Hiddensee: A Tale of the Once and Future Nutcracker(34)



Dirk swallowed. “She asked me to find the key.”

“We all have our secret alphabets. Private codes of gesture and symbol. Perhaps there was an actual walnut tree in the garden of her youth. Who knows. All children want to know the hidden meaning of the world, until they grow up and resign themselves to it being unknowable. Every closed walnut that fell at her feet in that cherished past held, perhaps, more possibility than anything that has happened since. I can’t say. In any case, I prefer now to talk to you about your own vision.”

Dirk snorted. “My vision? As in a rosy past like Nastaran’s? I have no vision. I hardly have a past.”

“I want to ask you something personal. I’m curious. I’ve heard of situations like yours many times, but I’ve never met anyone before who has”—he seemed to struggle for the right words— “who has died, and then come back to life.”

“I fear you are addled this morning, Herr Doktor.”

“Sit back down. I am not done. Don’t be angry. You spoke, too, yesterday morning. You do not remember? I’m not surprised. I want to ask you now about the knife, and the bird, and the lost forest. About how you died, and what you saw, and how you came back to life. Here, I thought you might need this. The French call it eau-de-vie. I had it smuggled in. I’m partial to it of a morning, but in this case I offer it to you medicinally. Do you need to lie down? Take your time. I can wait.”

And then: “Now, tell me what you have remembered. Tell me everything.”





45.


Once, Dirk heard himself say, once there was a boy who lived in a small cabin in the deep woods with no one for company but an old woman and an old man.

He was a foundling, a child of unknown provenance, and the old woman and old man cared for the boy kindly until the day they decided to kill him. At the old woman’s command, the old man turned his woodcutter’s axe upon the boy.

“And then?” asked Mesmer.

“It’s a story, and that’s all I know,” said Dirk, in a foul dark tone.

“But the old man lived.”

“I suppose.”

“And you lived, too.”

“Oh, me?” Dirk surprised himself with his own mocking tone. “I was merely telling you a story. Me, I’m from someplace else.”

“Where?”

“It doesn’t matter. Anyway I’m not the type to husband my memories. Are you thinking I am wounded as Nastaran, with her ferocious past of locked walnuts? I’m more like a spider—or a burdock—I cling with strings and hooks only to every passing day. I haul little or nothing along with me.”

The old doctor said, “The Latin word for luggage is impedimenta. But we all carry things, whether we know it or not. I think you carry your own death, uncompleted. Or revoked temporarily. I think—please don’t flinch like that, it makes me feel I haven’t adequately tended to my morning ablutions—I think you’re one of those very few people who have ever died and come back to life.”

“I see the eau-de-vie has much to recommend it.”

“You cut. You wound. Sarcasm is to be expected in the young and stupid. Patience, please. And listen to me. Human literature has always spoken of certain—passages. Transitions. Transports. Homer tells of Odysseus going into Hades to interview Achilles; and without intention to blaspheme, may I remind you that the Christ descended into Hell? Dante saw the fiery pit in his great poem. But those are legends and lore; they are faith and fictions.
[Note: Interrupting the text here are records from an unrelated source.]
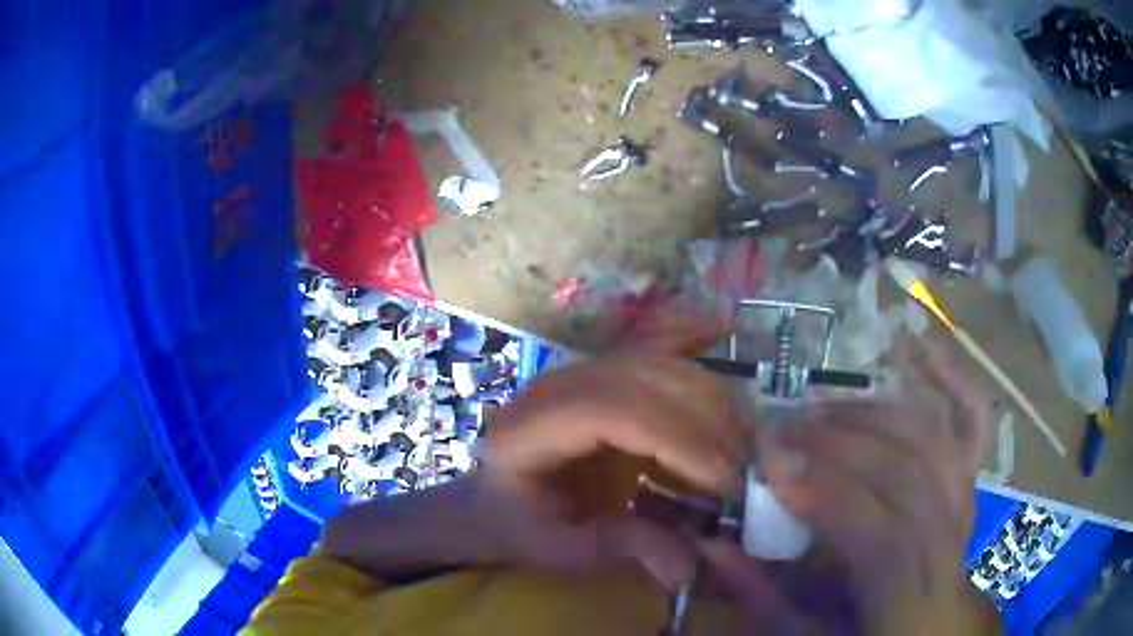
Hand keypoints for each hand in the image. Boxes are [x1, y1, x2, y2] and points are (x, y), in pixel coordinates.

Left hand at [324, 305, 746, 590]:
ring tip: (743, 441)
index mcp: (529, 429)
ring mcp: (576, 372)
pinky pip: (648, 345)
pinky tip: (722, 322)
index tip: (723, 480)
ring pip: (654, 364)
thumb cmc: (513, 527)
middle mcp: (553, 387)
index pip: (612, 413)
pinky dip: (689, 333)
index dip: (676, 440)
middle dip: (704, 421)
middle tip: (745, 467)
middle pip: (643, 380)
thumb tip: (688, 568)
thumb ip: (619, 548)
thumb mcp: (556, 550)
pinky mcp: (597, 372)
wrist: (486, 499)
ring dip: (708, 397)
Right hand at [699, 337, 999, 634]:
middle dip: (843, 442)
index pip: (882, 533)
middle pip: (909, 473)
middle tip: (786, 426)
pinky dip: (954, 378)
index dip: (829, 493)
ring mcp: (969, 504)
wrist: (927, 635)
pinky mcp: (971, 484)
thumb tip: (711, 545)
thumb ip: (763, 596)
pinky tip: (921, 345)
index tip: (772, 464)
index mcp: (913, 597)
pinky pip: (974, 422)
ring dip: (878, 412)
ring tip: (825, 405)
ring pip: (935, 438)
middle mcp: (953, 541)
Not everyone is a character in a story, Herr—what did you say your last name was?”

“Drosselmeier.”

“I have a wide circle of medical associates. True, some no longer answer my petitions for a loan . . . that’s a different matter. In the interest of truth we must be willing to be called a Dr. Slop, a charlatan, a ‘verray parfit praktisour,’ as Chaucer has styled the Physic in his tales. I don’t care what they say of me. Mozart was beastly. What was I talking about?”
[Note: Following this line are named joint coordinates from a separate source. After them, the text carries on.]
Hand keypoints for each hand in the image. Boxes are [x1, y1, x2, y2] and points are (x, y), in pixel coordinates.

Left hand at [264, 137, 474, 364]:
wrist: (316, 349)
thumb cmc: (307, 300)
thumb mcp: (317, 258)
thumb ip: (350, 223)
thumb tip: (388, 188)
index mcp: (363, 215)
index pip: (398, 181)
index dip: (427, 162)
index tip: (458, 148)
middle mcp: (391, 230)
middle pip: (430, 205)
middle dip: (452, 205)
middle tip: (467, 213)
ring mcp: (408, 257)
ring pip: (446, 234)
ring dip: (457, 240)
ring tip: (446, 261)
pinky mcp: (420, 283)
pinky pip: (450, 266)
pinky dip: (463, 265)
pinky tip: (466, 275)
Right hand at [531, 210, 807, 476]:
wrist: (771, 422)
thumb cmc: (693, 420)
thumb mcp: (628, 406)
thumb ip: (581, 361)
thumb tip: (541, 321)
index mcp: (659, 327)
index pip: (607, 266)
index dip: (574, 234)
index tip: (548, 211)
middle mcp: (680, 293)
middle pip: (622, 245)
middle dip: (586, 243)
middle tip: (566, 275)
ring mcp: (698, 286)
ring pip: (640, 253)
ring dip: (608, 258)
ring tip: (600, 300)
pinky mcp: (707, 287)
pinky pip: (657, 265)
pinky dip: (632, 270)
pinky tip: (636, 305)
Dirk suspected the Doktor cared deeply about what was said about him. The old man regained his thought and rushed on. “What is missing from the imaginative histories of the ancients, and likewise from the venerable faiths? Tell me.”
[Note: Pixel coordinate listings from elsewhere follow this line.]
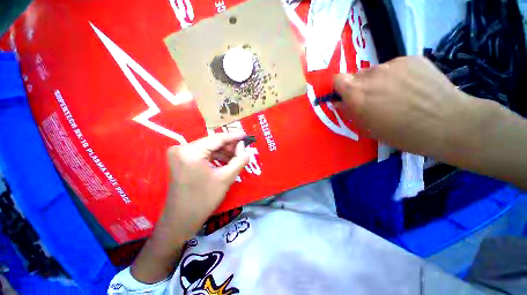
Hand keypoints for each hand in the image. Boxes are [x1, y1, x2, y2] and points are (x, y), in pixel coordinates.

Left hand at [131, 133, 248, 283]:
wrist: (181, 220)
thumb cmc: (204, 200)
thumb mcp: (226, 178)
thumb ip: (239, 161)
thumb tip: (247, 151)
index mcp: (191, 152)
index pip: (217, 138)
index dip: (234, 136)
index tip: (246, 136)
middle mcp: (182, 148)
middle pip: (212, 142)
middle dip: (229, 146)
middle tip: (243, 149)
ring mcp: (179, 154)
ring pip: (208, 148)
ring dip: (223, 152)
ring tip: (237, 157)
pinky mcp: (181, 160)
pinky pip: (202, 154)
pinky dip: (215, 157)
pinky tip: (226, 161)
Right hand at [333, 56, 473, 157]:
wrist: (448, 124)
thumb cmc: (401, 133)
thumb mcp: (367, 128)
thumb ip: (349, 112)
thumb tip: (338, 102)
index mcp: (357, 93)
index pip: (337, 79)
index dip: (340, 87)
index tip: (346, 96)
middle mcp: (371, 74)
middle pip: (357, 75)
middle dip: (360, 86)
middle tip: (374, 99)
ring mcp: (393, 63)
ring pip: (376, 71)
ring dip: (379, 81)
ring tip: (397, 94)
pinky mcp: (412, 58)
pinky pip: (396, 66)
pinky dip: (398, 75)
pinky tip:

“I don’t know. Perhaps: reason?”

“Wrong. What’s missing from the literature of our species are the stories of the peasants. The filthy illiterate. Those with no firm address, no surname. No one to impress, nothing to lose. But the poor tell stories, too. Ordinarily, only women wise with herbs, or father confessors, or we doctors—only we ever hear those stories. And what we hear! There is such a thing, it seems, as dying and visiting the other land, and coming back to life.

“When I helped Nastaran to liberate the seized channels of memory, you were here, too. When she fell silent, you spoke. You told me that you had been murdered, and you went to another place, and something happened there. And then you came back. But you were not the same.”

“Did I also tell you where I hid that crock of golden shit I meant to go back and reclaim? Please remind me.”

“You are trying to shame me. I’m too brazen to be shamed, and I’m too old to bother with you if you won’t cooperate. There was a tree you cut down, you killed. It was a sacred tree in a severed forest, and in dying, you yourself went to the lost forest.”